Lesetext>
########
Einmal fuhr ich mit einer Mitfahrgelegenheit von Berlin nach München. Der Fahrer war zuerst sehr nett, wir haben uns auf Englisch unterhalten. Dann fragte er mich, woher ich komme. „Syrien, ich bin ein Flüchtling“, antwortete ich. Auf einmal schaute er betroffen drein, sein Lächeln verschwand. Er wandte sich den anderen Mitfahrern zu und ignorierte mich. Das tat weh.

In der „Akademie für queere Flüchtlinge“ lernen 14 Zugewanderte Deutsch. Das Zentrum für Migranten, Lesben und Schwule (MILES) rief die Akademie im August ins Leben. Ein sechsköpfiges Team aus ehrenamtlichen Helfern betreut die Flüchtlinge. Neben dem Deutschunterricht besuchen die Teilnehmer die Ausbildungsvermittlung Arrivo und sprechen mit der Polizei über die Rechte gleichgeschlechtlicher Paare hierzulande.

Die Idee für einen Deutschkurs für queere Menschen kam von den Flüchtlingen selbst. Sie hatten sich gewünscht, im geschützten Raum lernen zu können.

Die Akademie wird durch private Spenden finanziert. Das MILES hat allerdings Gelder bei der Senatsverwaltung beantragt. Geplant ist, die Akademie dauerhaft anzubieten. (taz)
########
Daten zur Mehransichtsgeometrie:

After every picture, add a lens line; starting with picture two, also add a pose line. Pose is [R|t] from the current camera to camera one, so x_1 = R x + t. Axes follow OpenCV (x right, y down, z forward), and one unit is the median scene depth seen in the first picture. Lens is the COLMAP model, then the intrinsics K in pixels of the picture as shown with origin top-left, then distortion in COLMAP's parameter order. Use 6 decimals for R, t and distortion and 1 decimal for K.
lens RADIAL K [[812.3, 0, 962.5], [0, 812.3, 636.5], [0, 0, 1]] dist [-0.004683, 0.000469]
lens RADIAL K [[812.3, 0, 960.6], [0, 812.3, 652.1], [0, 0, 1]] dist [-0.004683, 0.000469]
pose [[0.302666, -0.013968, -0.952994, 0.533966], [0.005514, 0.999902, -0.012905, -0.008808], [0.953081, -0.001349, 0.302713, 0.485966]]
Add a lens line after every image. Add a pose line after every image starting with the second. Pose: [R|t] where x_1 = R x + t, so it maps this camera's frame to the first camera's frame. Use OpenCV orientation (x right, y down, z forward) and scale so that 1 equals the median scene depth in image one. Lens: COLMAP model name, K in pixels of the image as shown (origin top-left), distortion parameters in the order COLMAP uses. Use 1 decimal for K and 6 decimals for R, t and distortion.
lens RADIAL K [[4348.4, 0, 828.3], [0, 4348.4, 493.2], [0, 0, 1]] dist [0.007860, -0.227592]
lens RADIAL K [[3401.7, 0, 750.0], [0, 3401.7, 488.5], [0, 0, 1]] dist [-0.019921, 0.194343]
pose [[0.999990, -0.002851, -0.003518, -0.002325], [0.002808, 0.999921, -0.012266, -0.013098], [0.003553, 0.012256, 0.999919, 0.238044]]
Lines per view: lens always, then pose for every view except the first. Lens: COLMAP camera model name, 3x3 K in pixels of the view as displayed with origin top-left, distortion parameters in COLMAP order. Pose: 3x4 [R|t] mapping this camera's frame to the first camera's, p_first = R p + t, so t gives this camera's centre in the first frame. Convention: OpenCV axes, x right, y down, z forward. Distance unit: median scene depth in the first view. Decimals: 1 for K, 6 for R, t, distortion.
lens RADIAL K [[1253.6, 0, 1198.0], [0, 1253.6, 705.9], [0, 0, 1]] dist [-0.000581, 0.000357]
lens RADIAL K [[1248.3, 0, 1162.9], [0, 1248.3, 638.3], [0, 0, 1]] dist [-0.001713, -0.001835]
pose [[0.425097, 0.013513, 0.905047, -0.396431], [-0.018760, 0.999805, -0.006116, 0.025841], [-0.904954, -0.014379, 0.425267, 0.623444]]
########
Aufgabe A> Erklären Sie in ein bis drei Sätzen, wie es laut Lesetext zu einem Deutschkurs eigens für queere Menschen kam.
Aufgabe B> Kopieren Sie bitte aus dem Lesetext wortgetreu die Passage von „Einmal fuhr ich“ bis „Das tat weh.“.

Antwortfeld A> Die Idee stammte von den Flüchtlingen selbst. Sie hatten sich gewünscht, in einem geschützten Raum lernen zu können.

Antwortfeld B>
Einmal fuhr ich mit einer Mitfahrgelegenheit von Berlin nach München. Der Fahrer war zuerst sehr nett, wir haben uns auf Englisch unterhalten. Dann fragte er mich, woher ich komme. „Syrien, ich bin ein Flüchtling“, antwortete ich. Auf einmal schaute er betroffen drein, sein Lächeln verschwand. Er wandte sich den anderen Mitfahrern zu und ignorierte mich. Das tat weh.